DATASET CONTENT:

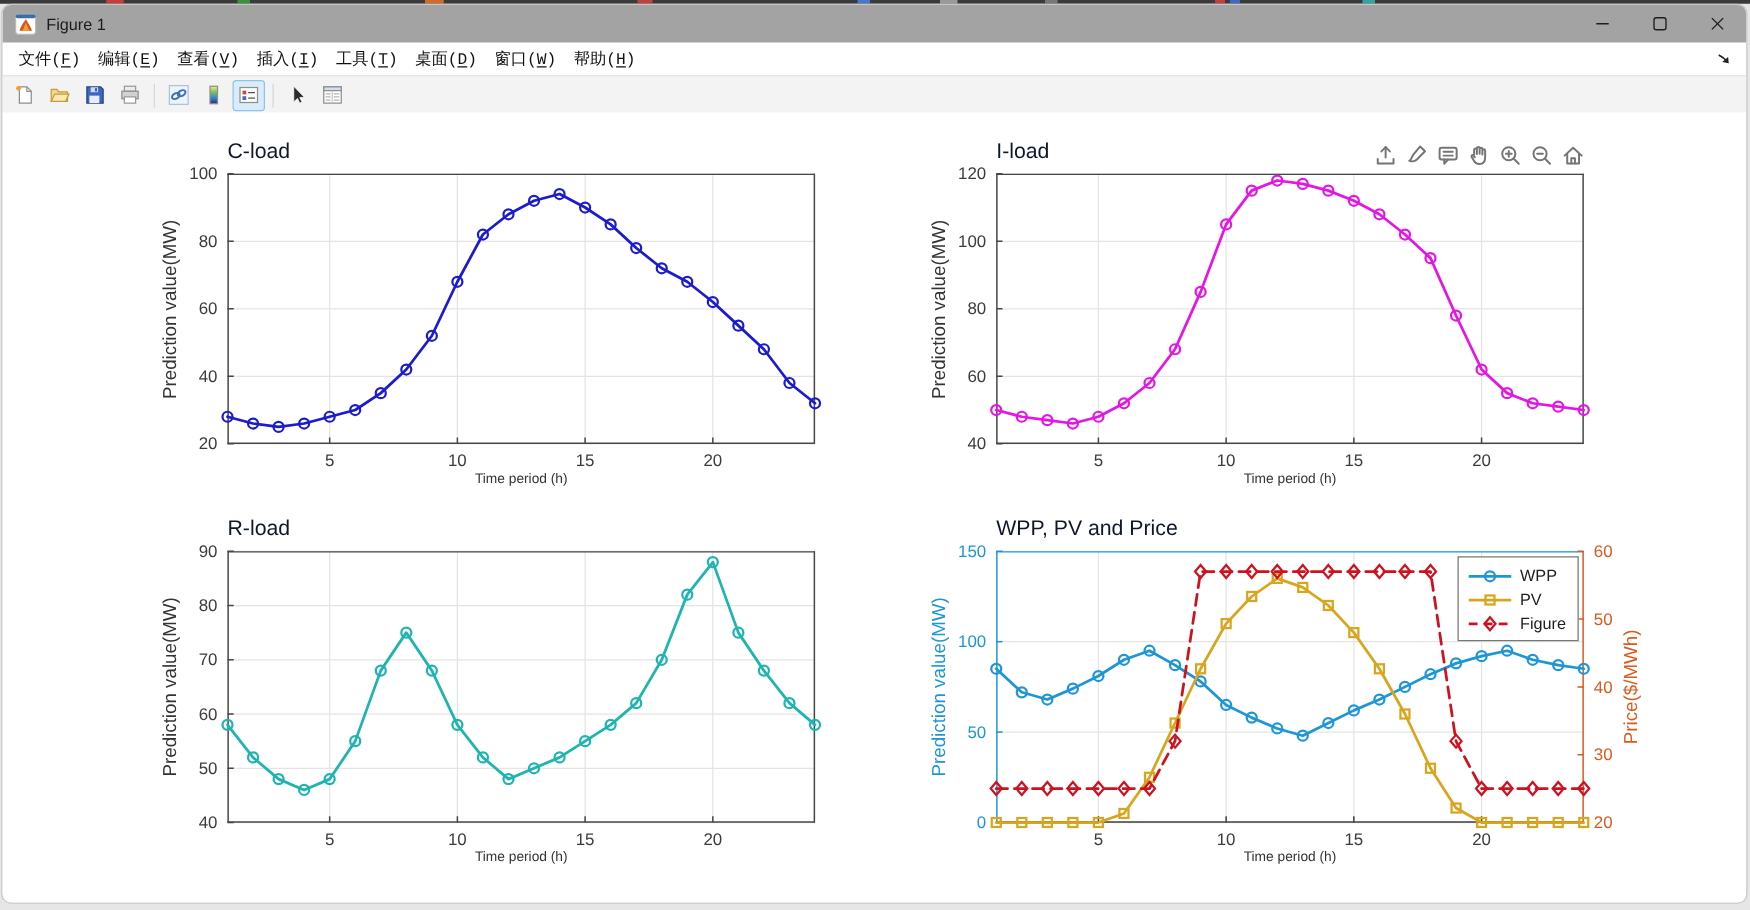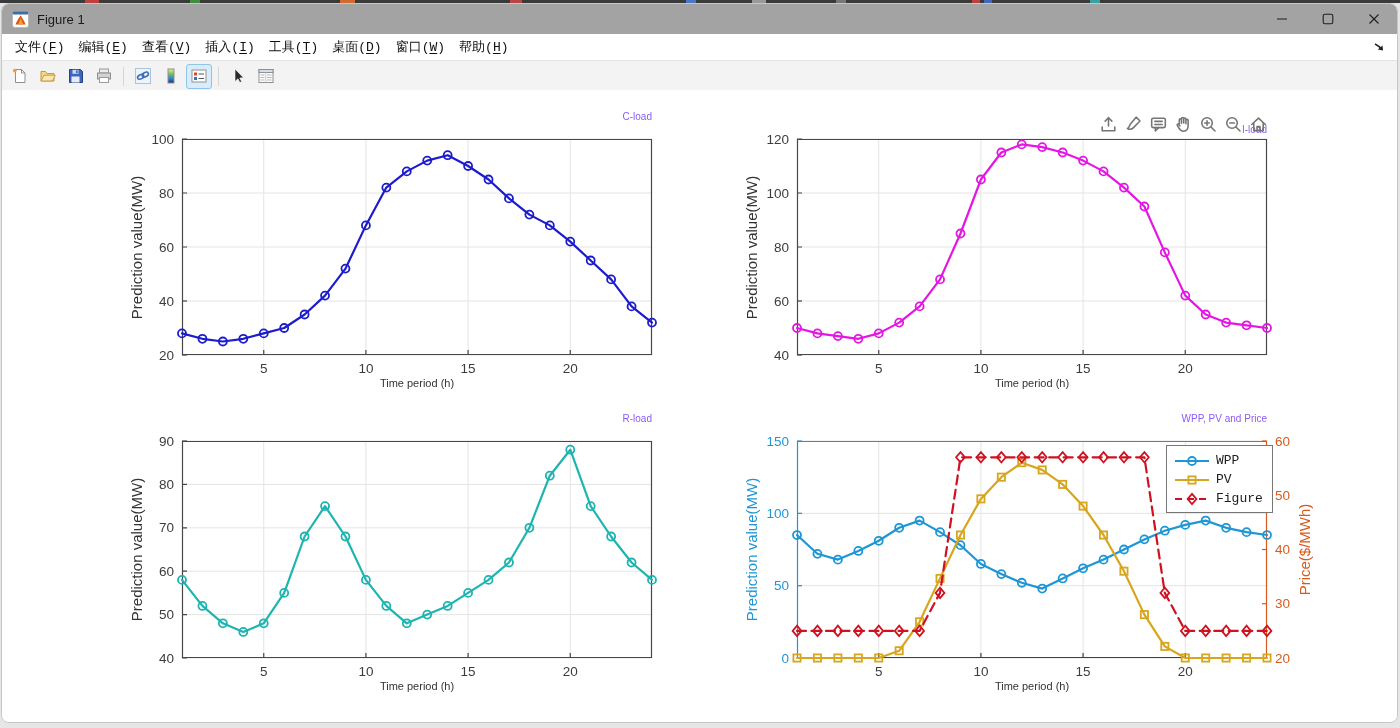--- a/index.html
+++ b/index.html
@@ -29,7 +29,7 @@
   .plot{position:absolute;}
   svg{overflow:visible;display:block;}
   svg text{font-family:"Liberation Sans",sans-serif;}
-  .chart-title{position:absolute;height:20px;font-size:10px;color:#8b5cf6;text-align:right;}
+  .chart-title{position:absolute;height:20px;font-size:17px;color:#0f172a;text-align:left;}
   .xlabel{position:absolute;height:18px;font-size:11px;color:#333;text-align:center;}
   .ylabel-wrap{position:absolute;width:26px;display:flex;align-items:center;justify-content:center;}
   .ylabel-wrap span{transform:rotate(-90deg);white-space:nowrap;font-size:15px;color:#333;}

TASK TO COMPLETE:
From the first line to the last, print the records exactly; leave out the pictures.

RESPONSE TO THIS TASK:
--- a/index.html
+++ b/index.html
@@ -29,7 +29,7 @@
   .plot{position:absolute;}
   svg{overflow:visible;display:block;}
   svg text{font-family:"Liberation Sans",sans-serif;}
-  .chart-title{position:absolute;height:20px;font-size:10px;color:#8b5cf6;text-align:right;}
+  .chart-title{position:absolute;height:20px;font-size:17px;color:#0f172a;text-align:left;}
   .xlabel{position:absolute;height:18px;font-size:11px;color:#333;text-align:center;}
   .ylabel-wrap{position:absolute;width:26px;display:flex;align-items:center;justify-content:center;}
   .ylabel-wrap span{transform:rotate(-90deg);white-space:nowrap;font-size:15px;color:#333;}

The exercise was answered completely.